L’année 2025 restera dans les mémoires comme celle d’un rebond inattendu pour l’économie française. Alors que les prévisionnistes tablaient sur une croissance molle de 0,8%, le PIB tricolore a finalement progressé de 1,1%, selon les dernières estimations de l’INSEE. Une performance qui place la France parmi les bons élèves de la zone euro.
Une révision à la hausse significative
Les économistes avaient leurs raisons d’être pessimistes en début d’année. L’inflation persistante, les taux d’intérêt élevés et les incertitudes géopolitiques pesaient sur les perspectives. Pourtant, trimestre après trimestre, l’économie française a surpris par sa résilience.
Le premier trimestre a affiché +0,2%, le deuxième +0,3%, et les deux derniers trimestres ont confirmé cette tendance avec respectivement +0,3% et +0,3%. Une progression régulière qui a permis d’atteindre ce 1,1% annuel, soit 0,3 point de mieux que les prévisions initiales.
La consommation des ménages au rendez-vous
Le moteur principal de cette croissance reste la consommation des ménages. Après deux années de restrictions liées à l’inflation, les Français ont recommencé à dépenser, notamment dans les services et les loisirs.
La désinflation rapide a joué un rôle majeur. L’indice des prix à la consommation est passé de 2,9% début 2025 à 1,8% en décembre, redonnant du pouvoir d’achat aux ménages. Les revalorisations salariales de début d’année ont également contribué à soutenir la demande.
L’investissement des entreprises en berne
Tout n’est pas rose pour autant. L’investissement des entreprises a reculé de 0,8% sur l’année, pénalisé par le coût élevé du crédit et l’attentisme face aux incertitudes politiques du second semestre.
Les PME ont été particulièrement touchées, avec un taux de défaillance en hausse de 15% par rapport à 2024. Le secteur de la construction reste en crise profonde, avec des mises en chantier au plus bas depuis une décennie.
Le commerce extérieur s’améliore
Le déficit commercial s’est réduit à 82 milliards d’euros contre 99 milliards en 2024. Les exportations ont progressé de 3,2%, tirées par l’aéronautique (Airbus a livré un record de 766 appareils) et le luxe.

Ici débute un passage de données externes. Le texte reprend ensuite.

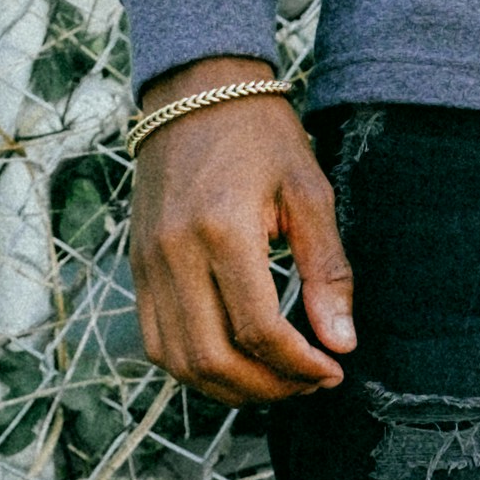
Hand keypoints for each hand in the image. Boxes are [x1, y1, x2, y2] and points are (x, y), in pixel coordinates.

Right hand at [131, 83, 354, 404]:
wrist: (195, 91)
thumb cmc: (261, 135)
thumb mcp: (309, 192)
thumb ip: (326, 271)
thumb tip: (342, 342)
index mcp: (222, 232)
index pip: (258, 330)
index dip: (300, 365)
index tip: (333, 370)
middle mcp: (174, 254)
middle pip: (213, 359)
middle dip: (268, 388)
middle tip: (309, 384)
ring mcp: (147, 263)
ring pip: (178, 362)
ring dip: (229, 388)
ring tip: (276, 382)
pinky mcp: (137, 266)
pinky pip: (156, 341)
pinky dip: (194, 367)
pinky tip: (235, 363)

LVMH, Hermès et Kering continuent de briller à l’international, compensant partiellement le déficit énergétique structurel. L’agroalimentaire français a également retrouvé des couleurs sur les marchés export.

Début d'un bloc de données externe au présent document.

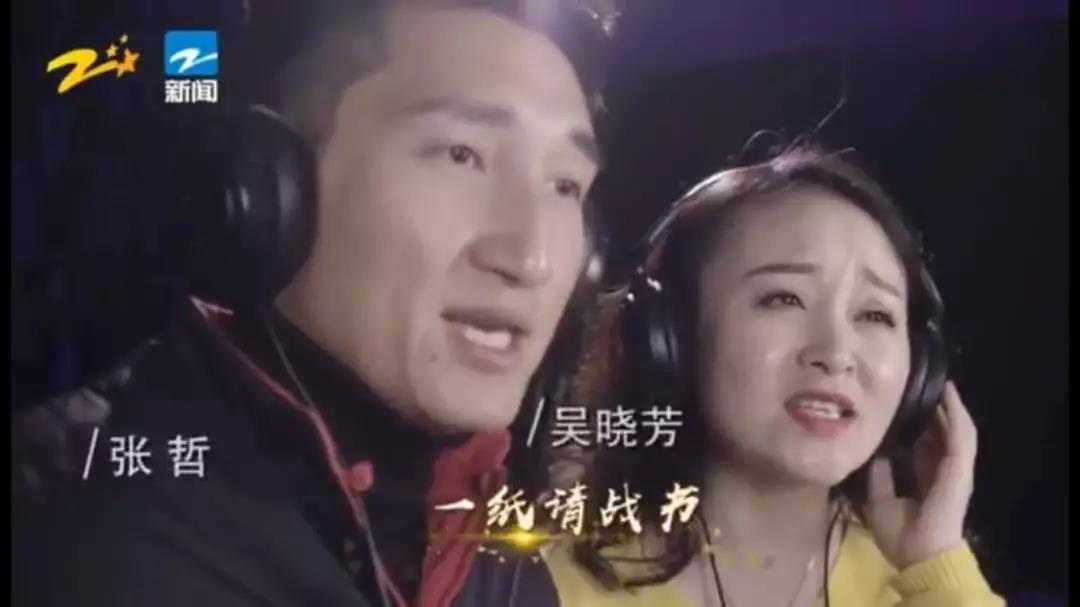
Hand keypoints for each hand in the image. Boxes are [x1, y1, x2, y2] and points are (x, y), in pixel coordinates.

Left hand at [863, 381, 977, 568]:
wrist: (919, 556)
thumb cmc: (900, 535)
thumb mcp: (880, 499)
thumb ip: (879, 474)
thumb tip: (872, 451)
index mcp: (927, 479)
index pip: (925, 444)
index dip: (919, 424)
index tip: (905, 403)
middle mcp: (944, 471)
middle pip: (942, 431)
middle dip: (934, 409)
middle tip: (920, 383)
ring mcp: (956, 469)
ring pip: (956, 428)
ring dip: (949, 406)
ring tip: (938, 382)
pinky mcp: (960, 469)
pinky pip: (961, 435)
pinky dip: (956, 413)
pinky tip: (948, 394)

L’emploi résiste malgré les difficultés
Le marché du travail a fait preuve d’une résilience remarquable. Le taux de chômage est resté stable à 7,3% de la population active, avec 180 000 créations nettes d’emplois sur l’année.

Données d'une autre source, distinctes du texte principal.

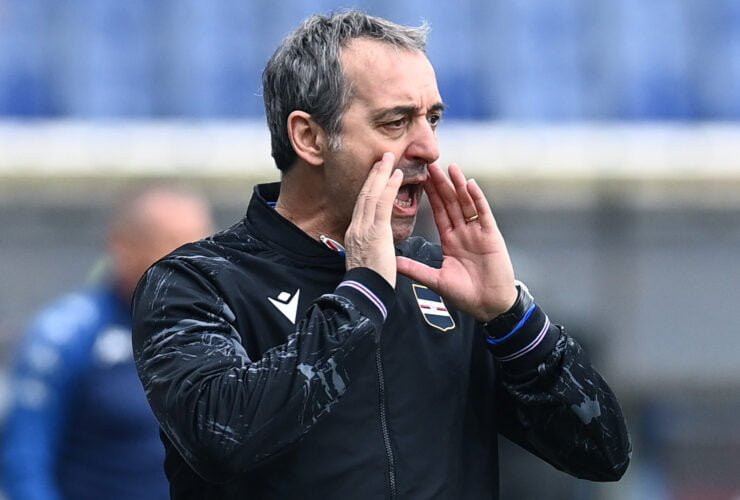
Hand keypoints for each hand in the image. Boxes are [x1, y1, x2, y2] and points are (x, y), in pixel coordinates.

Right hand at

Les services et le numérique ont été les principaux pourvoyeurs d’emplois, tandis que l’industrie et la construction ont connu des suppressions de postes. Les tensions de recrutement persistent dans la santé et la restauration.
La France fait mieux que l’Allemagne
Dans le contexte européen, la performance française est notable. L’Allemagne, première économie de la zone euro, n’a enregistré que 0,4% de croissance, plombée par la crise de son industrie automobile et les coûts énergétiques.
L’Italie affiche 0,7%, le Royaume-Uni 0,6%, tandis que l’Espagne tire son épingle du jeu avec 2,1% grâce au tourisme record et à une économie plus flexible.
Les finances publiques sous pression
Cette croissance supérieure aux attentes a légèrement amélioré les recettes fiscales. Le déficit public devrait s’établir à 5,2% du PIB au lieu des 5,5% prévus. Mais la dette atteint désormais 112% du PIB, un niveau qui préoccupe Bruxelles et les agences de notation.
Le gouvernement a annoncé un plan de redressement visant à ramener le déficit sous les 3% d’ici 2029, un objectif jugé ambitieux par la plupart des économistes.
Perspectives 2026 : prudence de mise
Pour l’année en cours, les prévisions oscillent entre 0,8% et 1,2% de croissance. Les risques restent nombreux : tensions commerciales avec les États-Unis, incertitudes politiques persistantes, et possible rebond des prix de l’énergie.
La BCE devrait toutefois commencer à assouplir sa politique monétaire au second semestre, ce qui pourrait soutenir l’investissement. La question clé reste celle de la confiance des ménages et des entreprises face à un contexte géopolitique instable.
Un bilan nuancé mais encourageant
Au final, 2025 aura été une bonne surprise pour l’économie française. La croissance a dépassé les attentes, l’emploi a résisté, et l’inflation est revenue sous contrôle. Mais les fragilités structurelles demeurent : dette élevée, industrie en difficulté, et déficit commercial chronique. L’année 2026 dira si ce rebond marque le début d’une nouvelle dynamique ou reste un simple répit.